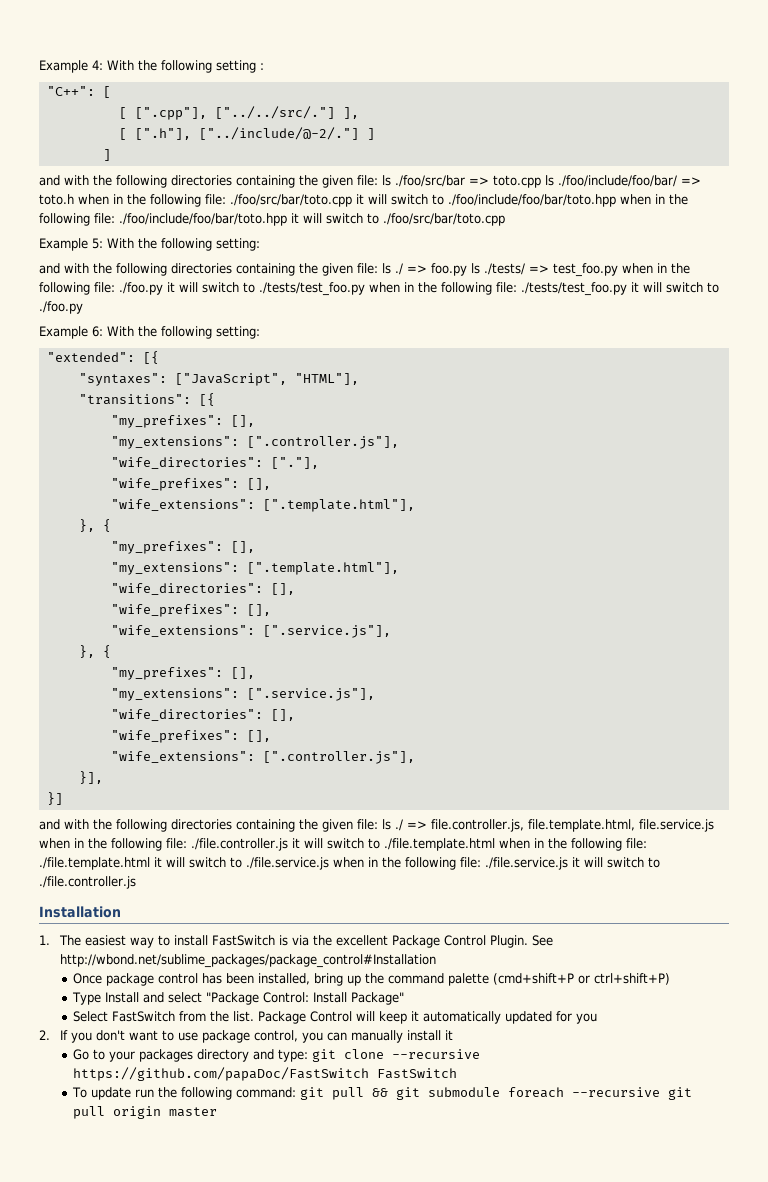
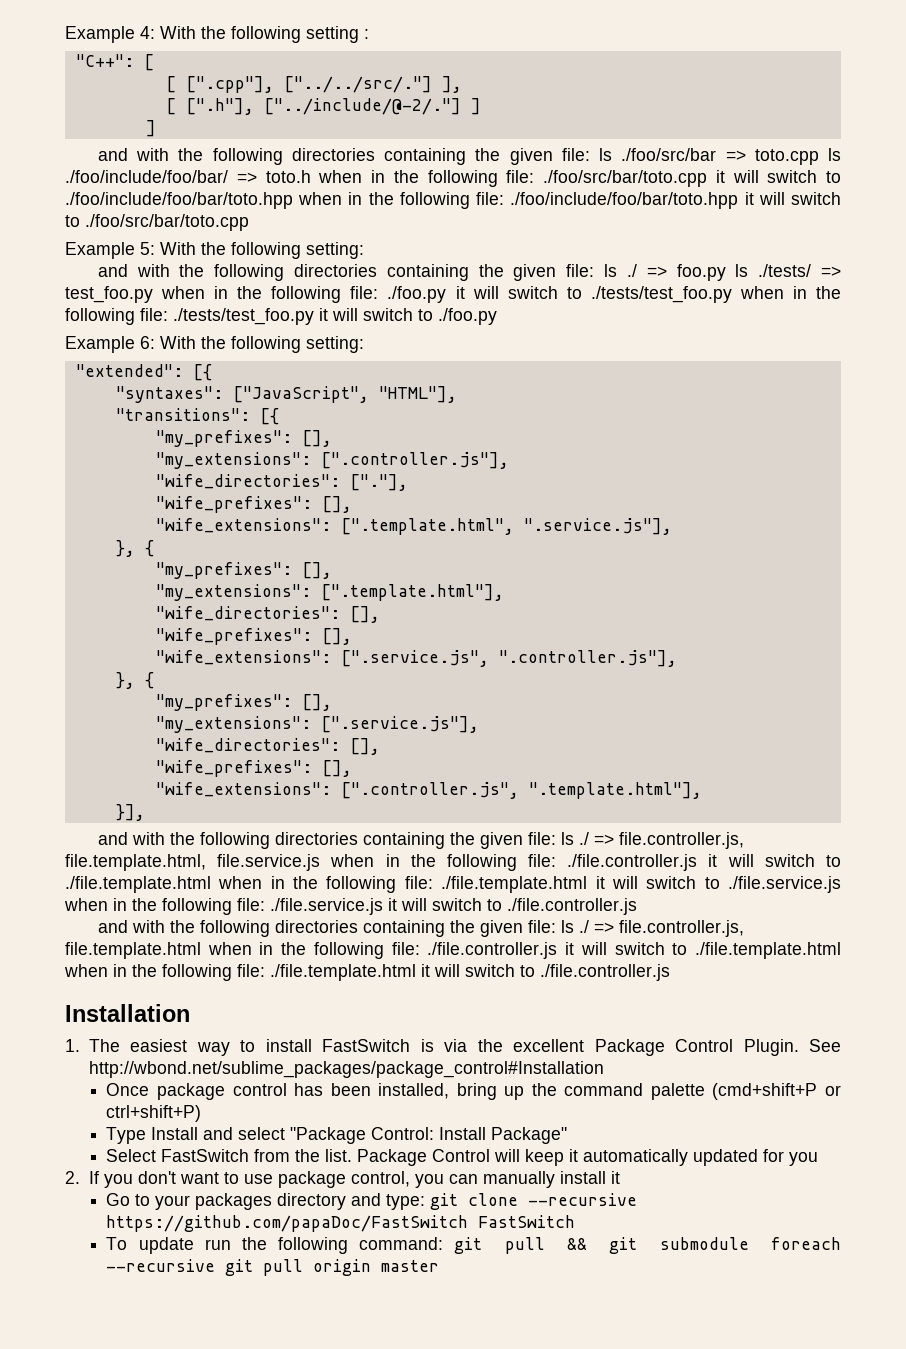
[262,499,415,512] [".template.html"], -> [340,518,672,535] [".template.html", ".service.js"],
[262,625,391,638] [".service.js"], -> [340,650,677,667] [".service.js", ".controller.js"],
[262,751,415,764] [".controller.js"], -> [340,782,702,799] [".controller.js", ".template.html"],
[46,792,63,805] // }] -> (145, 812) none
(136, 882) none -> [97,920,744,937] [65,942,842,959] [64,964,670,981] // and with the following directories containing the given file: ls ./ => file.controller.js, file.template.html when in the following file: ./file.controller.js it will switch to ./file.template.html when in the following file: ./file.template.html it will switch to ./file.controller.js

------------------------------------------------------------

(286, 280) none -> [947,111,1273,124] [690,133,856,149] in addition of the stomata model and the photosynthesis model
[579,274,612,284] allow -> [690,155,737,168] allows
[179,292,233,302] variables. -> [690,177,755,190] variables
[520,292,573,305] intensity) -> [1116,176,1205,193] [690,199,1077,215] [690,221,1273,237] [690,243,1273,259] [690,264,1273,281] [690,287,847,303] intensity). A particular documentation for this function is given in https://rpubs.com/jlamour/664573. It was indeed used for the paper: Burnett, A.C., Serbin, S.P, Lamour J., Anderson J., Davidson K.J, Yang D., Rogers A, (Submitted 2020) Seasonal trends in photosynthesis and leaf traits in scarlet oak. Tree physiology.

------------------------------------------------------------

- _Activity_
The lines needed are those in the data above that hold the string "photosynthesis"; copy each of them.

- _Completed task_
(286, 280) none -> [947,111,1273,124] [690,133,856,149] in addition of the stomata model and the photosynthesis model
[520,292,573,305] intensity) -> [1116,176,1205,193] [690,199,1077,215] [690,221,1273,237] [690,243,1273,259] [690,264,1273,281] [690,287,847,303] intensity). A particular documentation for this function is given in https://rpubs.com/jlamour/664573. It was indeed used for the paper: Burnett, A.C., Serbin, S.P, Lamour J., Anderson J., Davidson K.J, Yang D., Rogers A, (Submitted 2020) Seasonal trends in photosynthesis and leaf traits in scarlet oak. Tree physiology.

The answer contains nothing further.